[What is required]: From the data that follows, print exactly the lines starting at the one containing "3. Todas as" and ending at the one containing "Conteúdo das páginas"; include both of them and nothing more.
□ □ □
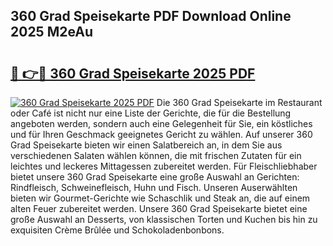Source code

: ## 360 Grad Speisekarte PDF Download Online 2025 M2eAu

# <h2><a href="http://gcbdhy.nevu.top/?p=360+Grad+Speisekarte">🔗 👉🔴 360 Grad Speisekarte 2025 PDF</a></h2>

[![360 Grad Speisekarte 2025 PDF](https://i.imgur.com/dBaPXMq.png)](http://gcbdhy.nevu.top/?p=360+Grad+Speisekarte)
Die 360 Grad Speisekarte im Restaurant oder Café ist nicht nur eine Liste der Gerichte, die für die Bestellung angeboten werden, sondern auch eine Gelegenheit für Sie, ein köstliches und für Ihren Geschmack geeignetes Gericht zu wählen. Auf unserer 360 Grad Speisekarte bieten wir einen Salatbereich an, in dem Sie aus verschiedenen Salaten wählen können, die mit frischen Zutaten für ein leichtes und leckeres Mittagessen zubereitet werden. Für Fleischliebhaber bietet unsere 360 Grad Speisekarte eine große Auswahl an Gerichten: Rindfleisch, Schweinefleisch, Huhn und Fisch. Unseren Auserwählten bieten wir Gourmet-Gerichte wie Schaschlik und Steak an, die auf einem alten Feuer zubereitet werden. Unsere 360 Grad Speisekarte bietet eine große Auswahl an Desserts, von klassischen Torten und Kuchen bis hin zu exquisiten Crème Brûlée und Schokoladenbonbons.
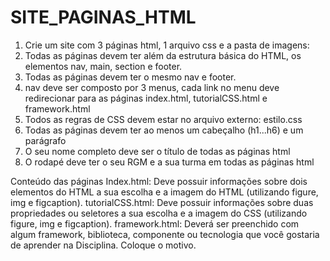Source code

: # SITE_PAGINAS_HTML
1. Crie um site com 3 páginas html, 1 arquivo css e a pasta de imagens:
2. Todas as páginas devem ter além da estrutura básica do HTML, os elementos nav, main, section e footer.
3. Todas as páginas devem ter o mesmo nav e footer.
4. nav deve ser composto por 3 menus, cada link no menu deve redirecionar para as páginas index.html, tutorialCSS.html e framework.html
5. Todos as regras de CSS devem estar no arquivo externo: estilo.css
6. Todas as páginas devem ter ao menos um cabeçalho (h1...h6) e um parágrafo
7. O seu nome completo deve ser o título de todas as páginas html
8. O rodapé deve ter o seu RGM e a sua turma em todas as páginas html

Conteúdo das páginas
Index.html: Deve possuir informações sobre dois elementos do HTML a sua escolha e a imagem do HTML (utilizando figure, img e figcaption).
tutorialCSS.html: Deve possuir informações sobre duas propriedades ou seletores a sua escolha e a imagem do CSS (utilizando figure, img e figcaption).
framework.html: Deverá ser preenchido com algum framework, biblioteca, componente ou tecnologia que você gostaria de aprender na Disciplina. Coloque o motivo.
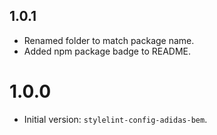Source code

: ## 1.0.1

- Renamed folder to match package name.
- Added npm package badge to README.

# 1.0.0

- Initial version: `stylelint-config-adidas-bem`.
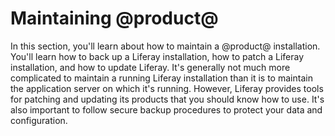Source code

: # Maintaining @product@ [](id=maintaining-liferay)

In this section, you'll learn about how to maintain a @product@ installation.
You'll learn how to back up a Liferay installation, how to patch a Liferay
installation, and how to update Liferay. It's generally not much more
complicated to maintain a running Liferay installation than it is to maintain
the application server on which it's running. However, Liferay provides tools
for patching and updating its products that you should know how to use. It's also
important to follow secure backup procedures to protect your data and configuration.
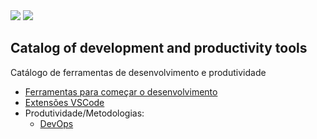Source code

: <img src="https://img.shields.io/static/v1?label=STATUS&message=EM%20CONSTRU%C3%87%C3%83O&color=GREEN&style=for-the-badge" />

<img src="https://visitor-badge.laobi.icu/badge?page_id=devkit-collection" />

## Catalog of development and productivity tools
Catálogo de ferramentas de desenvolvimento e produtividade

- [Ferramentas para começar o desenvolvimento](./dev/basic.md)
- [Extensões VSCode](./vscode/extensions-vscode.md)
- Produtividade/Metodologias:
  - [DevOps](./concepts/devops.md)

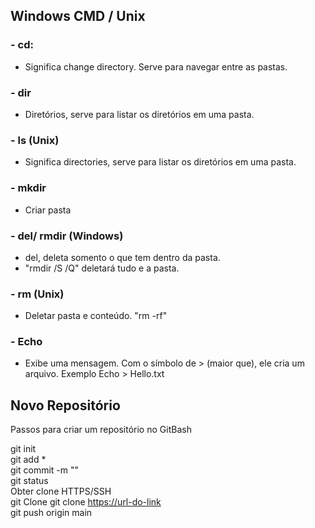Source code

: ## Windows CMD / Unix 

### - cd:   
* Significa change directory. Serve para navegar entre as pastas.

### - dir  
* Diretórios, serve para listar os diretórios em uma pasta.
### - ls (Unix)
* Significa directories, serve para listar os diretórios em uma pasta.

### - mkdir  
* Criar pasta

### - del/ rmdir (Windows)
* del, deleta somento o que tem dentro da pasta.   
* "rmdir /S /Q" deletará tudo e a pasta.
### - rm (Unix)
* Deletar pasta e conteúdo. "rm -rf"
### - Echo
* Exibe uma mensagem. Com o símbolo de > (maior que), ele cria um arquivo. Exemplo Echo > Hello.txt  

## Novo Repositório

Passos para criar um repositório no GitBash

git init   
git add *  
git commit -m ""  
git status    
Obter clone HTTPS/SSH  
git Clone git clone <https://url-do-link>  
git push origin main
□ □ □
[Answer box]:
3. Todas as páginas devem ter o mesmo nav e footer.
4. nav deve ser composto por 3 menus, cada link no menu deve redirecionar para as páginas index.html, tutorialCSS.html e framework.html
5. Todos as regras de CSS devem estar no arquivo externo: estilo.css
6. Todas as páginas devem ter ao menos um cabeçalho (h1...h6) e um parágrafo
7. O seu nome completo deve ser o título de todas as páginas html
8. O rodapé deve ter o seu RGM e a sua turma em todas as páginas html

Conteúdo das páginas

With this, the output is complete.